Mesmo que, ainda, parte da educação se perca nesse descaminho anacrônico, a busca de educar para a aquisição de ferramentas criativas e de encaminhar os conteúdos para a criação de conhecimento pertinente se patenteia como o caminho desse enorme desafio que é educar.

Mais uma vez, retornamos ao tema e, novamente, instigados pelo brilhantismo de nosso colega, o filósofo Luiz Felipe Pondé que, em uma de suas colunas, aborda as mazelas do conhecimento inconsequente.

Se a construção de uma cultura individual depende, evidentemente, do repertório de conhecimentos acumulados, o exercício para que esses conhecimentos sejam elaborados, refletidos e incorporados em um todo coerente e único é tarefa cuidadosa e demorada. O grande risco é o educador se deixar levar pela “pulsão didática do cumprimento do programa”.

O cumprir programas (quase sempre de uma extensão “maratônica”) foi uma derivação da necessidade gerada pela demanda de assentos universitários e da escassez dos mesmos, que desaguou no “monstro vestibular”, fazendo com que “colégios fortes” sejam aqueles que cobrem milhares de páginas e de exercícios.

Em minha passagem pela universidade, tive a felicidade de ter sido aluno do professor Dr. Joel Martins, uma das mais respeitadas vozes da pedagogia brasileira que, em uma de suas preleções, tratou desse norte pedagógico contemporâneo que é a interdisciplinaridade. Dizia ele que, por mais que devamos perseguir o embricamento dos conteúdos, existe um limite estabelecido pela própria delimitação da lógica das ciências e a síntese final, meta desejável, será elaborada pelo educando ante as demandas da vida.

Assim, tanto como fornecer um elenco de informações consistente e essencial e de qualidade, cabe ao educador incentivar e tutelar a reflexão que conduz a síntese do conhecimento que elaborará a cultura do indivíduo. Como todo o processo formativo, é uma marcha lenta, repleta de percalços, recuos e hesitações, mas cujo resultado final é a própria meta da educação.
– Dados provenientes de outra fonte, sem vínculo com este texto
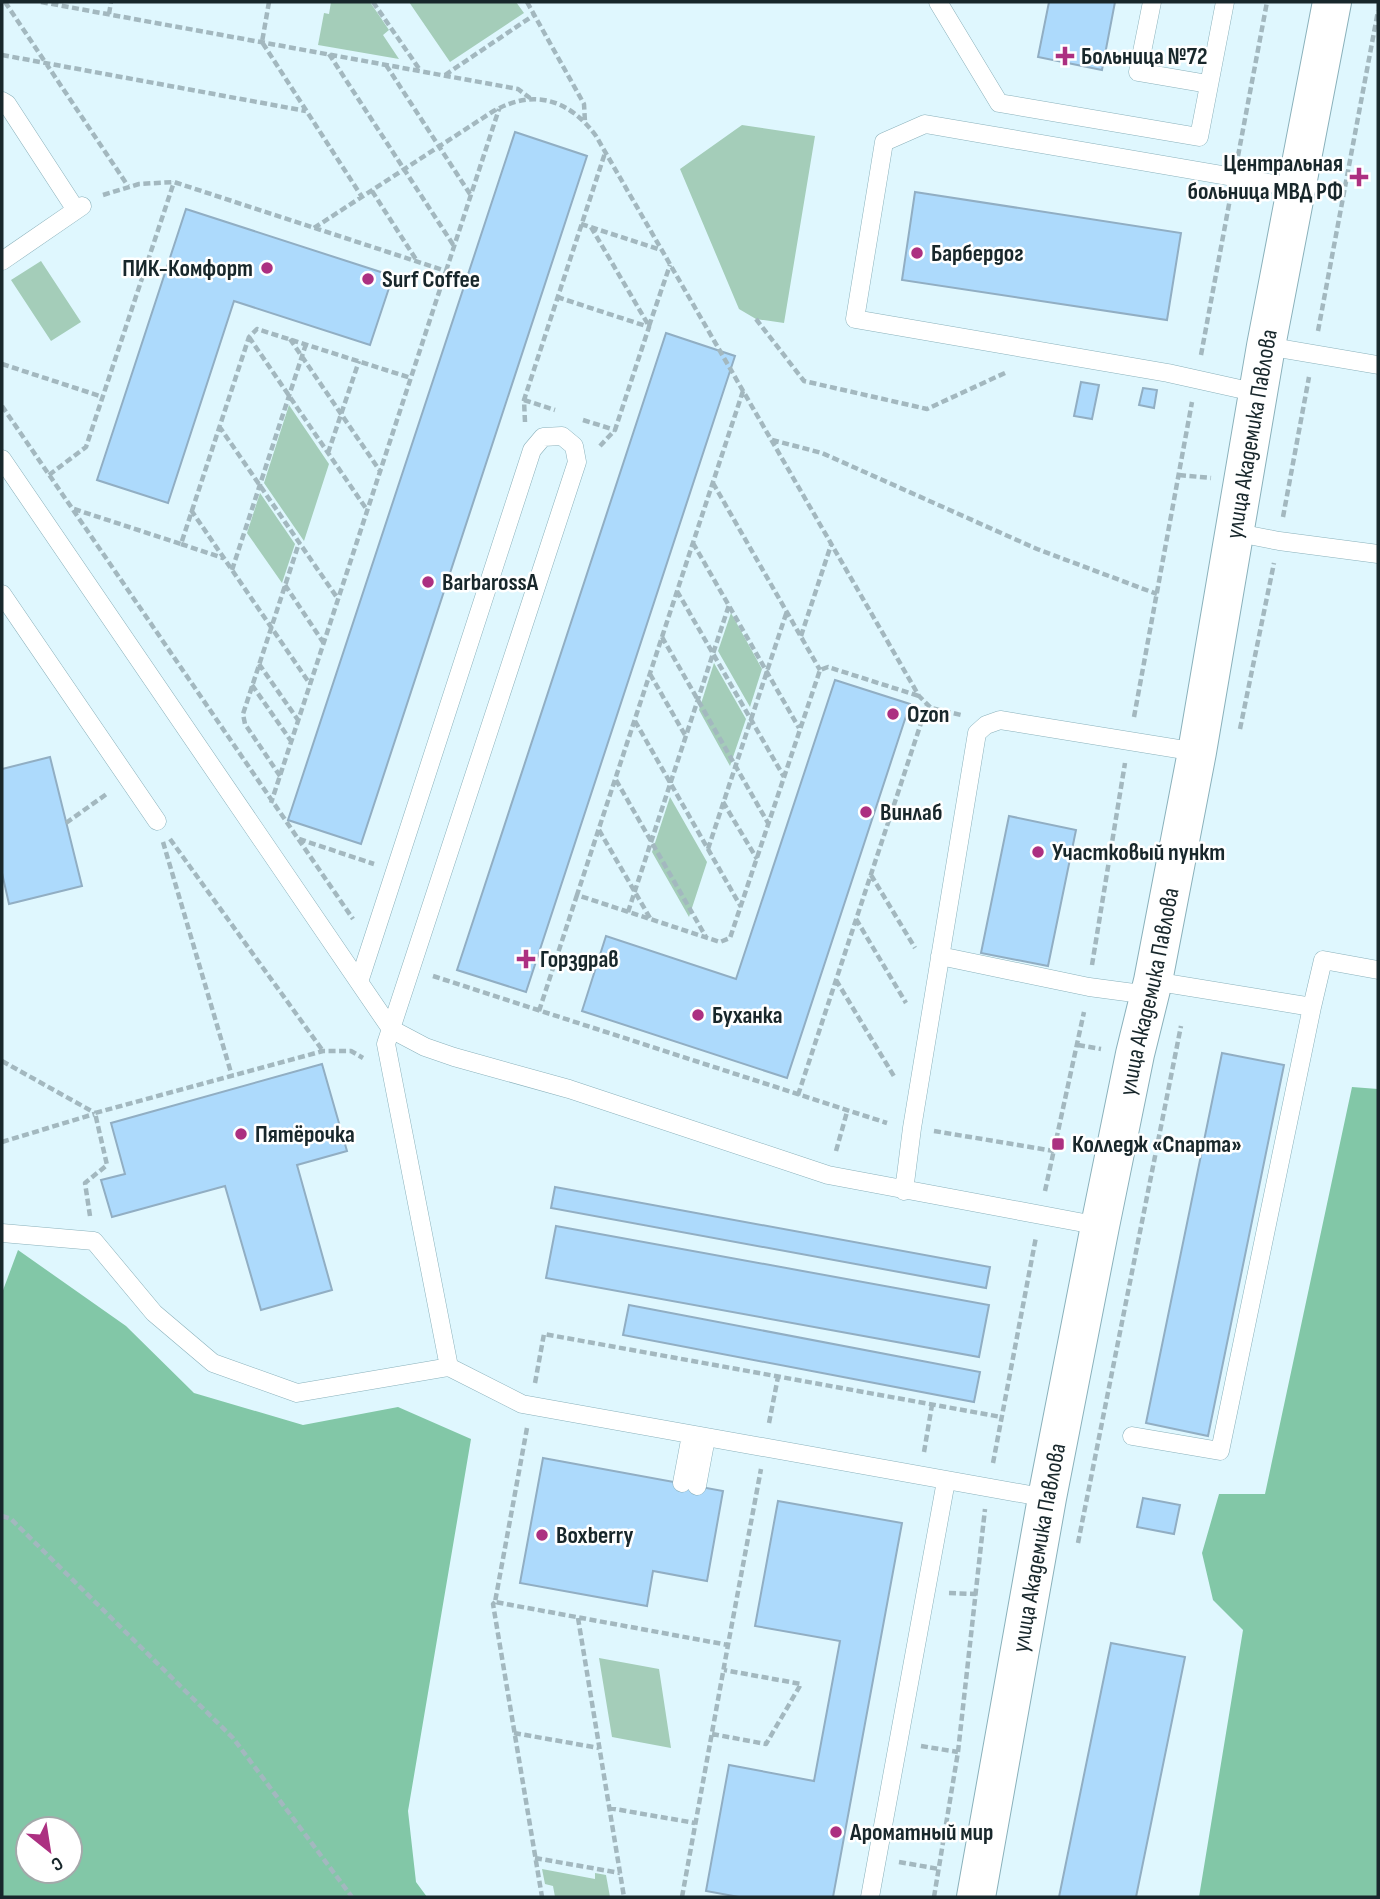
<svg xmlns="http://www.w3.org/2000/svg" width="1380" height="1899" viewBox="0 0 1380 1899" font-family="'Sofia Sans Condensed',sans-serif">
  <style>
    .green { fill: #a4cdb9 }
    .forest { fill: #82c7a7; fill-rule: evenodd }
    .building { fill: #addafc; stroke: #91aec3; stroke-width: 2 }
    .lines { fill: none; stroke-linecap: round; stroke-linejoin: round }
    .lane-casing { stroke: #8ab1bb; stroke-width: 19 }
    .secondary-casing { stroke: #8ab1bb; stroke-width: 40 }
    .path { stroke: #a3b8bf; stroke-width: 4.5; stroke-dasharray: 7 3.5; stroke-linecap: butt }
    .lane { stroke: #fff; stroke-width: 18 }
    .secondary { stroke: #fff; stroke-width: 38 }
    .poi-dot { fill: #ac3081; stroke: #fff; stroke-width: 2.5 }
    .labels { text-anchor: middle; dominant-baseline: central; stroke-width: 5; stroke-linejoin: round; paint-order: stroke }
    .poi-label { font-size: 24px; font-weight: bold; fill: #18272b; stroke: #fff; text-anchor: start }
    .street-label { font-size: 24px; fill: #18272b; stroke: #fff }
  </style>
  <rect width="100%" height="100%" fill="#dff7fe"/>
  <path class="green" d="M331,2H370L389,30L383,35L399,59L318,45L324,13L329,14Z
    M409,2H516L524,13L450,62Z
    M742,125L815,136L784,323L756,319L739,309L680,169Z
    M41,261L81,322L51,341L11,280Z
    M289,405L329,464L304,541L264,483Z
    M260,493L295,544L282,583L247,533Z
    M731,613L762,669L750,707L718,651Z
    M714,663L746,719L730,766L699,710Z
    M670,797L707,862L689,917L652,852Z
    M599,1658L659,1669L671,1748L612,1737Z
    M542,1869L595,1879V1873L606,1875L610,1897H555L553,1886L545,1884Z"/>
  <path class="forest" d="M1352,1087L1378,1089V1897H1199L1243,1630L1213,1600L1202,1553L1219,1494H1265Z
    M18,1250L126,1326L194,1393L303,1425L398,1407L471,1439L408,1811L416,1882L427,1897H2V1293ZM28,1829H70V1871H28Z"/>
  <path class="building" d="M1049,2H1115L1102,70L1038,57Z
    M515,132L587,156L361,844L288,820Z
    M515,132L587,156L361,844L288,820Z
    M915,192L1181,233L1167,320L902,280Z
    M186,209L393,276L370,345L234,301L168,503L97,480Z
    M186,209L393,276L370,345L234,301L168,503L97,480Z
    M666,333L735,356L526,992L457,970Z
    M666,333L735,356L526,992L457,970Z
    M1081,382L1099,385L1092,419L1074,416Z
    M1143,388L1157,390L1154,408L1139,405Z
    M835,680L910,704L787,1078L582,1011L606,936L736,979Z
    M835,680L910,704L787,1078L582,1011L606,936L736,979Z
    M50,757L82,886L9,904L2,873V769Z
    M1009,816L1076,830L1048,966L981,953Z
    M1222,1053L1284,1065L1208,1436L1146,1423Z
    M322,1064L347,1151L297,1165L332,1290L261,1310L225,1186L112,1217L101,1180L125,1174L111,1123Z
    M555,1187L990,1267L986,1288L551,1208Z
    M556,1226L989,1305L979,1357L546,1278Z
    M629,1305L980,1372L974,1402L623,1335Z
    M543,1458L723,1491L707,1581L653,1571L647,1606L520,1583Z
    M1143,1498L1180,1505L1174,1534L1137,1527Z
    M778,1501L902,1523L833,1897H739L706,1891L729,1765L814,1781L840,1641L755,1626Z
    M1111,1643L1185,1657L1136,1897H1059Z"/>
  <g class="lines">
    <defs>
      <path id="lane" d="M938,2L999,103L1199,137L1225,2
        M1152,2L1138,72L1208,84
        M2,101L7,104L76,210
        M2,261L82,206
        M1266,346L1378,365
        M1258,393L1168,373L855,319L884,142L925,124L1297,188
        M2,459L391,1029L425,1047L454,1057L569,1089L828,1175L1100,1226
        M1233,532L1279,541L1378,554
        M2,594L157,821
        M940,956L1089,987L1149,995
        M359,982L532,450L543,437L562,436L574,446L577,462L386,1044L449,1367L522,1404L1047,1498
        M1312,1007L1323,960L1378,970
        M904,1191L912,1128L977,733L986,725L1000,720L1197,752
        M2,1233L94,1241L154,1313L213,1363L297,1393L449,1367
        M1132,1436L1220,1451L1312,1007L1153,981
        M682,1483L691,1435
        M697,1486L706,1438
        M870,1897L946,1481"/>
      <g id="secondary">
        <path id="s1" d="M976,1897L1047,1498L1100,1226L1135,1054L1153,981L1197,752L1266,346L1332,2"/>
      </g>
    </defs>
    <use href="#lane" class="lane-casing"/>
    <use href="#secondary" class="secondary-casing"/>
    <path class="path" d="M5,2L128,186
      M41,2L518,89L530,98
      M269,2L262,42L362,197
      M373,2L420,70
      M527,2L584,104L585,122
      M109,14L111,2
      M329,54L454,246
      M2,55L306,111
      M386,65L470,194
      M445,75L534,15
      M1238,156L1267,2
      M372,191L417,261
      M103,195L139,184L174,182L446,271L271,803
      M581,224L661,250
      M591,227L649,326
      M314,228L492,112C533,88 569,99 596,136L919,696L931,708L961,715
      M446,271L499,109
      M557,297L649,327L615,430L600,446
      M756,319L804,381L927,409L1007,372
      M649,326L670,265
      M1318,331L1378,11
      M249,337L367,510
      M290,339L380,471
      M1201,355L1230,199
      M2,364L103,397
      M743,391L577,895L720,942L730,938L820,670L828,667L919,696
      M524,400L555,410
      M2,406L353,919
      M583,420L615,430
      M525,422L524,400L605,153
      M219,426L338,599
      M772,440L822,453L1037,549L1157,594
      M328,453L359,361
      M49,475L86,447L174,182
      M1179,475L1211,478
      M713,483L820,670
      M74,509L181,544L249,337L257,329L411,378
      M191,510L310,684
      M1283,517L1309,377
      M693,543L799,728
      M181,544L223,558
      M232,570L306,344
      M285,585L323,642
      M677,591L784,777
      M801,636L831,545
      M662,637L768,823
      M259,664L298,720
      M650,674L685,735
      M252,685L291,741
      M1134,717L1192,402
      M635,721L741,907
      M1240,729L1274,563
      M280,776L245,724L243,714L299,543
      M616,780L706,937
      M723,802L757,859
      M66,823L108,793
      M599,830L650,918
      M170,839L323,1051
      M299,839L374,864
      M163,842L232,1076
      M708,849L787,611
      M871,875L915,948
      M628,912L729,605
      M856,919L906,1003
      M1092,965L1125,763
      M433,976L887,1123
      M836,980L895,1078
      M539,1011L577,895
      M1078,1045L1101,1049
      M2,1061L95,1113
      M798,1095L927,705
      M934,1131L1054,1151
      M2,1142L94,1114
      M836,1151L847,1112
      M1045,1191L1084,1012
      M90,1216L85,1183L107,1165L95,1113L323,1051H351L363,1058
      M535,1383L544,1334L1001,1417
      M769,1423L778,1377
      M527,1428L495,1602L728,1645L761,1469
      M924,1452L932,1405
      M993,1463L1036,1237
      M2,1516L11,1519L233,1738L352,1897
      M1078,1543L1181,1026
      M949,1593L976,1594
      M495,1602L493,1604L542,1897
      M578,1618L624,1897
      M514,1733L599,1748
      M712,1734L766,1744L801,1684L724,1670
      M921,1746L958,1752
      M609,1808L695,1823
      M535,1858L620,1873
      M899,1862L939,1869
      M682,1897L728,1645
      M934,1897L958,1752L985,1509"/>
    <use href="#lane" class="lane"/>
    <use href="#secondary" class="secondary"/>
  </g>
  <g class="poi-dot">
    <path d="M1061.5 45.5h7v7h7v7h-7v7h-7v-7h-7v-7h7z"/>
    <path d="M1355.5 166.5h7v7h7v7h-7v7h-7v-7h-7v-7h7z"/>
    <circle cx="917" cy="253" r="7"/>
    <circle cx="267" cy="268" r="7"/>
    <circle cx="368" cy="279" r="7"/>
    <circle cx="428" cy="582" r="7"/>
    <circle cx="893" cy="714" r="7"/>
    <circle cx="866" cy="812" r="7"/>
    <circle cx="1038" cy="852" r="7"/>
    <path d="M522.5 948.5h7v7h7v7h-7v7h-7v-7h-7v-7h7z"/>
    <circle cx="698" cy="1015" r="7"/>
    <circle cx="241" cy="1134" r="7"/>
    <rect x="1051" y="1137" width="14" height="14" rx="3.5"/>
    <circle cx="542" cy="1535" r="7"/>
    <circle cx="836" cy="1832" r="7"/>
  </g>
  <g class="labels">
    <g class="poi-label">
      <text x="1081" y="56">Больница №72</text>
      <text x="1343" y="163" text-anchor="end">Центральная<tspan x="1343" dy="28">больница МВД РФ</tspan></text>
      <text x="931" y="253">Барбердог</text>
      <text x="253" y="268" text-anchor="end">ПИК-Комфорт</text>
      <text x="382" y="279">Surf Coffee</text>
      <text x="442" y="582">BarbarossA</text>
      <text x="907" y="714">Ozon</text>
      <text x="880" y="812">Винлаб</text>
      <text x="1052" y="852">Участковый пункт</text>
      <text x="540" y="959">Горздрав</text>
      <text x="712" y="1015">Буханка</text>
      <text x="255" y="1134">Пятёрочка</text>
      <text x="1072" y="1144">Колледж «Спарта»</text>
      <text x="556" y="1535">Boxberry</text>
      <text x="850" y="1832">Ароматный мир</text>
    </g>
    <g class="street-label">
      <text stroke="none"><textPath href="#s1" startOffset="1489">улица Академика Павлова</textPath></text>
      <text stroke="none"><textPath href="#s1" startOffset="922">улица Академика Павлова</textPath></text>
      <text stroke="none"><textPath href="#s1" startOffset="355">улица Академика Павлова</textPath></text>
    </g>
  </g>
  <rect width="1380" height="1899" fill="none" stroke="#18272b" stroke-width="7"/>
  <g transform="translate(49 1850) rotate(150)"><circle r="33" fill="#ffffff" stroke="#a3a9aa" stroke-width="2"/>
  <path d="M0-5L12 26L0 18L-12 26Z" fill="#ac3081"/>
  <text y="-10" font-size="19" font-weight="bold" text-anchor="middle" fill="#18272b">С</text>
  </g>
</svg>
Concluindo, mais vale desprezar parte dos conteúdos programáticos e ajudar os alunos a formarem, com sacrifício inerente à aquisição das coisas de valor, do que sufocá-lo num oceano de informações insossas que serão descartadas pela vida.

 

 

Professor Henrique Vailati Neto é diretor do Colégio FAAP – SP. Formado em História e Pedagogia, com mestrado em Administração. É professor universitário nas disciplinas de Sociologia e Ciência Política. Tem quatro filhos e quatro netos.